Meisner, with the support of the county commissioners, created the new position as the county was seeing an increase in the number of calls from residents related to environmental health issues.

Much of that was due to the rapid increase in natural gas development in the county, which became a key area of oversight for Rada.

“We are going to miss Jim,” said Dave Devanney, a member of the Battlement Mesa Concerned Citizens group, which lobbied for more air monitoring in response to a plan by Antero Resources to start drilling within the residential community.

“He has certainly been an advocate for Garfield County citizens, and he has done a lot of work to bring an air quality monitoring program to the county,” Devanney said. “Hopefully the program he has started will continue.”

That program was expanded Monday when the commissioners acted on a previous commitment to buy a mobile air monitoring station, which will be used initially in the Battlement Mesa area.

The mobile station itself will cost $156,000. Commissioners also agreed to contract with Air Resource Specialists Inc. of Fort Collins to test air quality samples and provide data to the county.

Devanney also credited Rada for bringing the Colorado School of Public Health on board to weigh health concerns as part of a health impact assessment related to drilling activity in the Battlement Mesa area.

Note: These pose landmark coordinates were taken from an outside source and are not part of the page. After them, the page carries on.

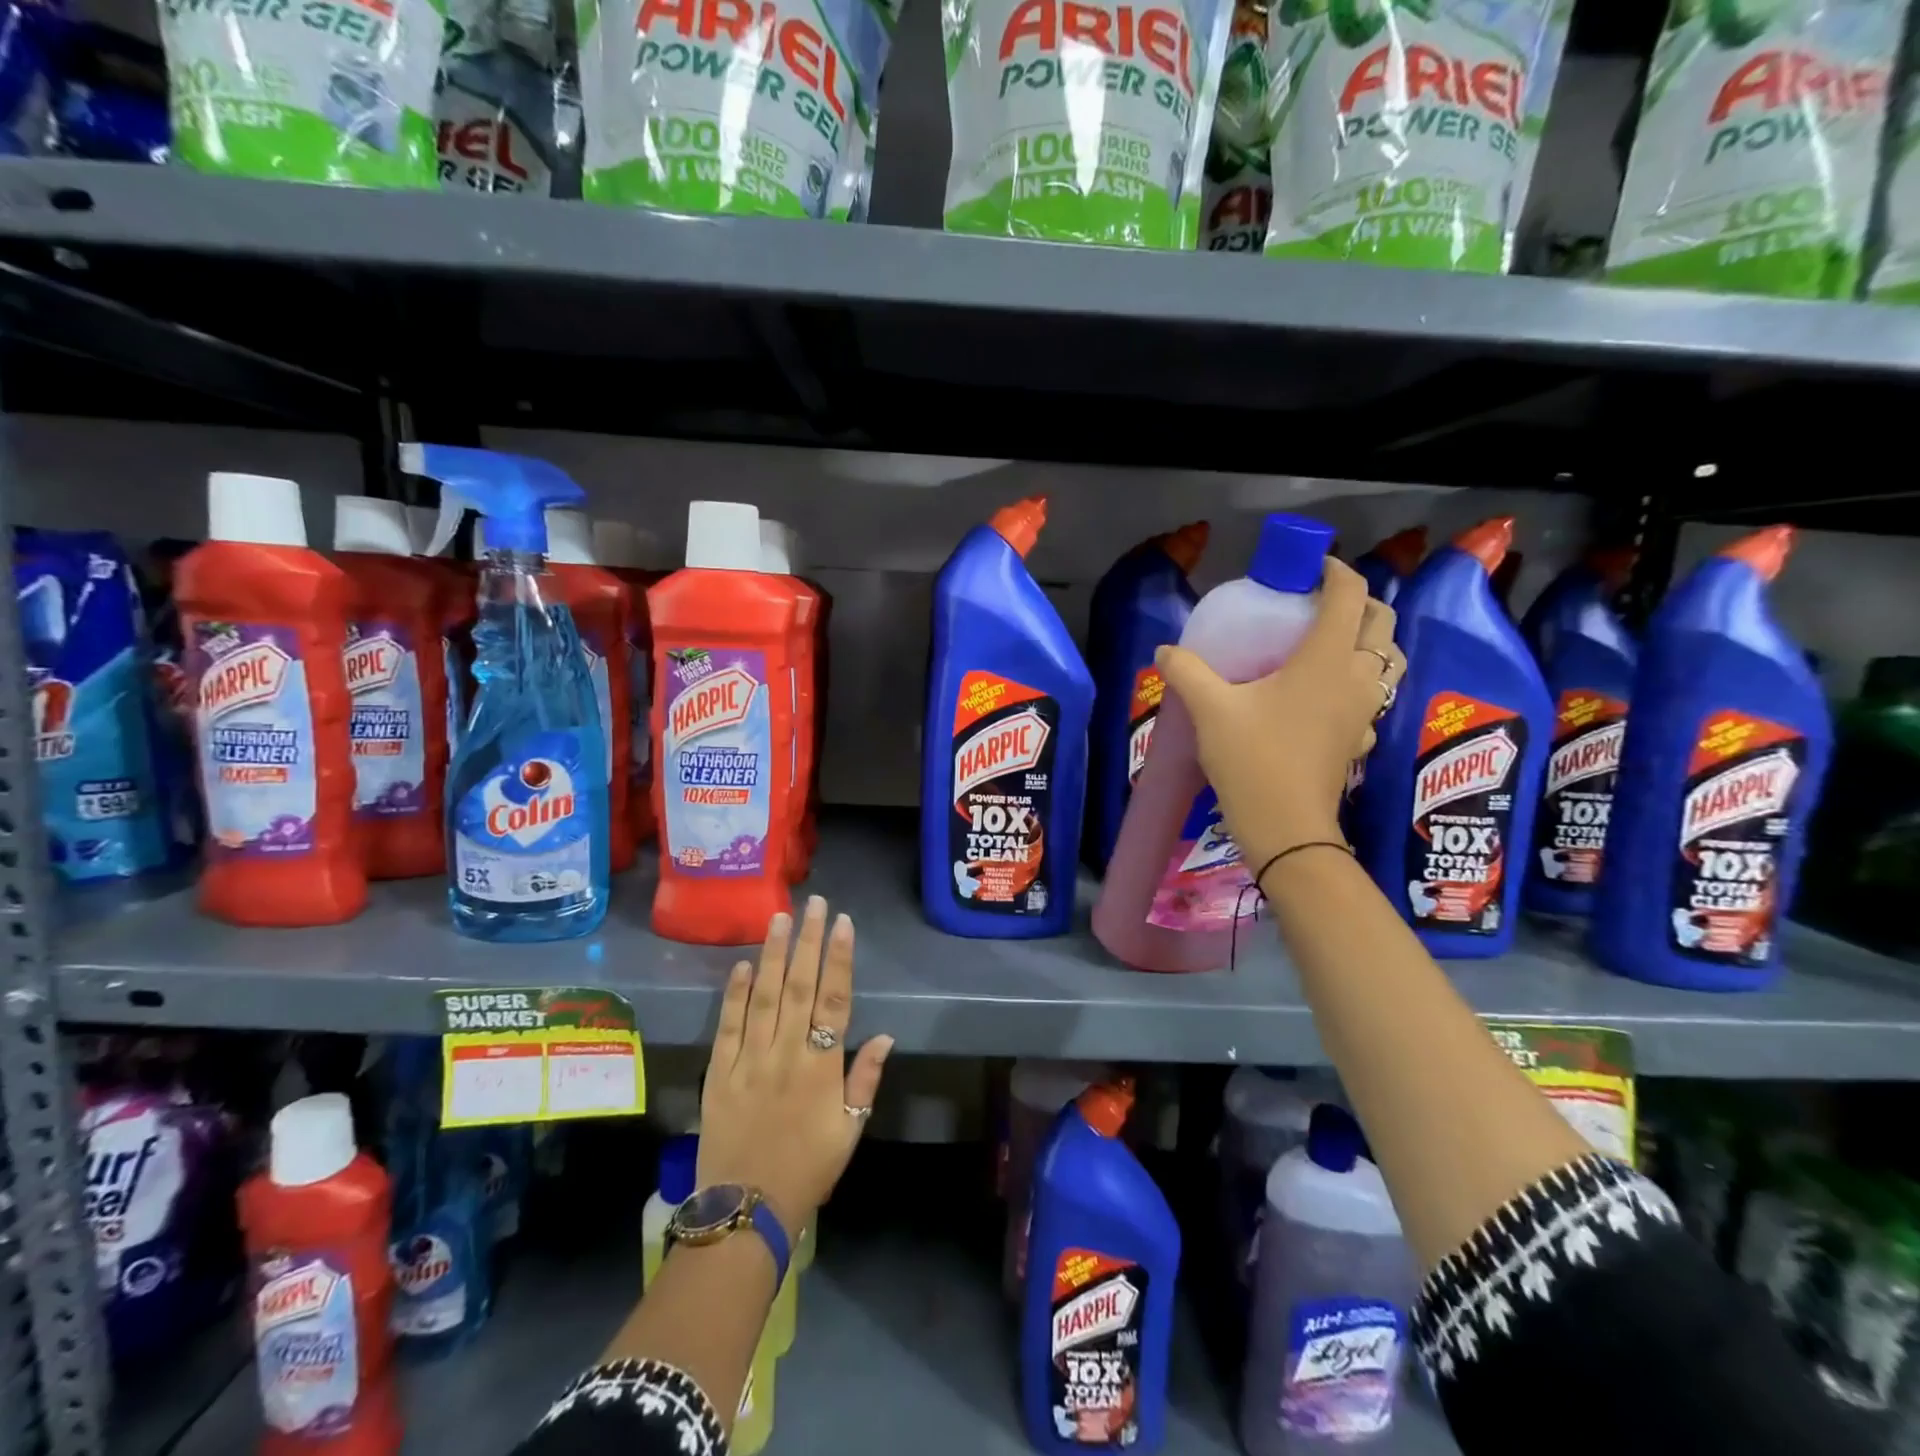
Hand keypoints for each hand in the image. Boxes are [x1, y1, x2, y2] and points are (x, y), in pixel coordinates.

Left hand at [697, 896, 893, 1240]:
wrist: (746, 1209)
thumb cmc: (808, 1169)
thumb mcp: (850, 1131)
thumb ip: (865, 1080)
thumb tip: (885, 1035)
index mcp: (821, 1068)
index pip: (834, 1001)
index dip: (839, 959)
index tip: (842, 923)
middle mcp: (786, 1054)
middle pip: (798, 987)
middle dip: (807, 941)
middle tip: (813, 903)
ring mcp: (749, 1061)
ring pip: (763, 997)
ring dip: (772, 954)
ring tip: (779, 917)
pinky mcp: (720, 1073)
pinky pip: (727, 1026)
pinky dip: (734, 994)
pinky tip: (741, 965)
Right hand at [1154, 557, 1404, 872]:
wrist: (1285, 826)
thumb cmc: (1252, 758)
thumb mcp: (1210, 710)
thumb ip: (1187, 671)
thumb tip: (1164, 651)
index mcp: (1326, 657)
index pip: (1349, 595)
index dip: (1335, 572)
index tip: (1309, 568)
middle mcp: (1356, 676)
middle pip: (1380, 623)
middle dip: (1357, 602)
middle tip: (1318, 604)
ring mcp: (1364, 709)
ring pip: (1388, 660)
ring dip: (1369, 641)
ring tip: (1330, 643)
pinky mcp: (1359, 737)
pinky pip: (1374, 696)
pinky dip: (1360, 681)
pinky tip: (1327, 695)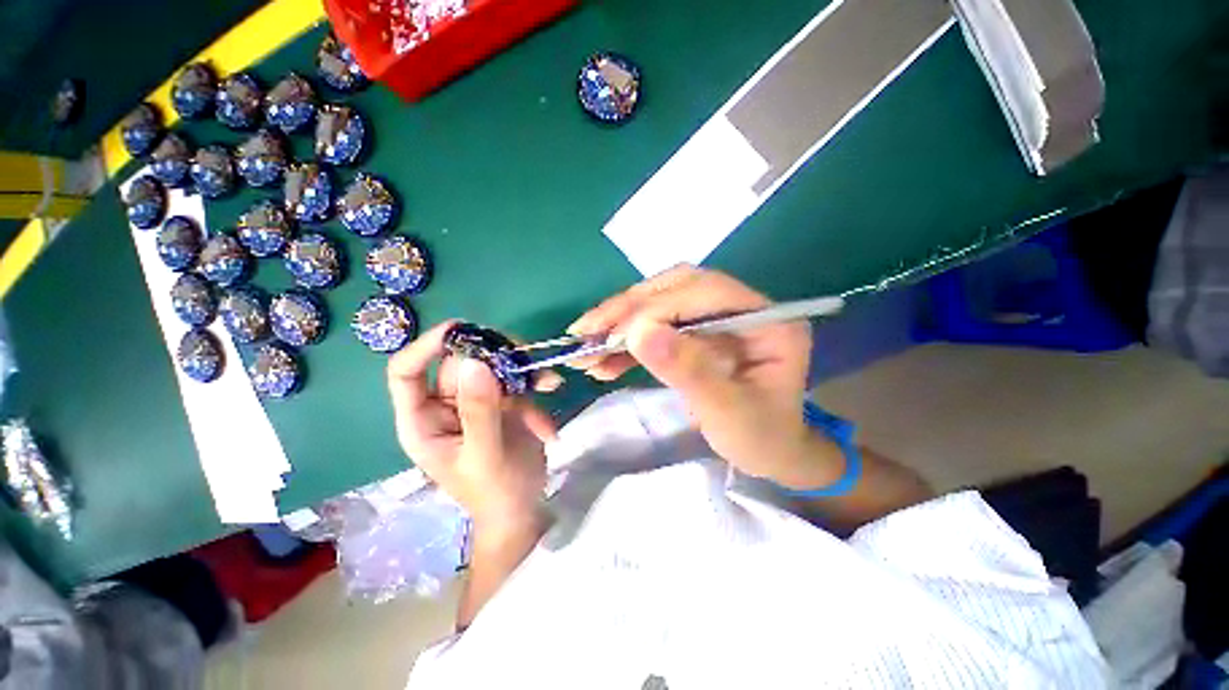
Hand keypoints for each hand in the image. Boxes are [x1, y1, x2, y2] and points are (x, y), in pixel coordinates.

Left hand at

“That was the first time health impacts were considered in relation to oil and gas development,” Devanney said. “Hopefully that’s something that will continue to be looked at in the future.”

County commissioners ended the health impact study before a final report was issued, while Antero has delayed plans to expand drilling into Battlement Mesa.

Rada, 52, spent 17 years as the environmental health manager for Summit County Public Health before joining Garfield County.

His role in Jefferson County will be more administrative in nature, with a focus on what he referred to as a “more traditional environmental health program.” That will include health issues related to more urban land-use activities, as opposed to the natural resource and agricultural activities that are more common in Garfield County.

Air quality in the metropolitan Denver area falls under the state health department’s oversight, he noted, “and there is no oil and gas activity to speak of there.”